Lady Jane Hynde aged 59, painted in 1591 by Hieronymo Custodis: at Madingley Hall.

Sir Francis Hynde (c. 1532 – 21 March 1596), of Madingley, Cambridgeshire and Aldgate, London, was an English politician and landowner particularly associated with the development of Madingley Hall and its manorial estates.

Francis Hynde was the son of Sir John Hynde, M.P., of Madingley,[1] and his wife Ursula, daughter of John Curson[2] of Beck Hall, Billingford, Norfolk.[3] He matriculated as pensioner from St John's College in the University of Cambridge in 1546 and was admitted at Gray's Inn in 1549.[4] His younger brother Thomas matriculated from the same college in 1551 and entered Gray's Inn in 1552.[5]
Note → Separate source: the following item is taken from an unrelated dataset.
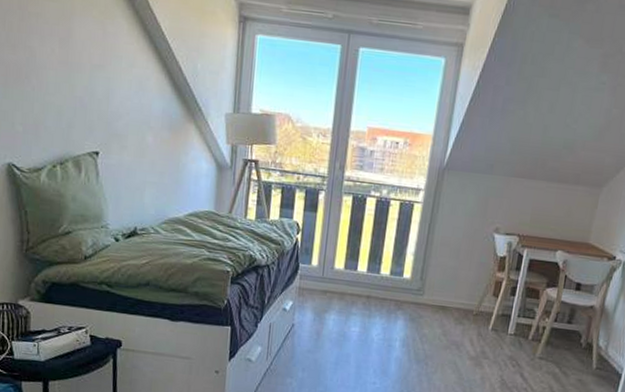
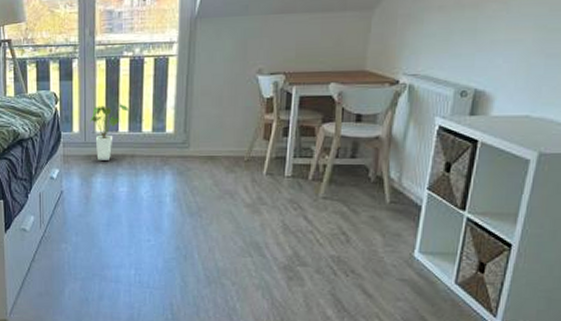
house plant: none [329,241,370,298] -> present [90,103,129,160]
He married Jane, daughter of Sir Ralph Verney[6] of Pendley Manor near Tring in Buckinghamshire.[7] Lady Jane Hynde was therefore sister of Sir Edmund Verney (that was father to Edmund Verney the younger, the Knight Marshal), of Francis Verney, who was arraigned and condemned with Edward Lewknor for his part in the Henry Dudley conspiracy in June 1556,[8][9] and also of Urian Verney, whose 1608 monument to his father in Middle Claydon church enumerates her among his own brothers and sisters as being a daughter of Sir Ralph's.[10] Their elder son and heir, William Hynde, was also an M.P.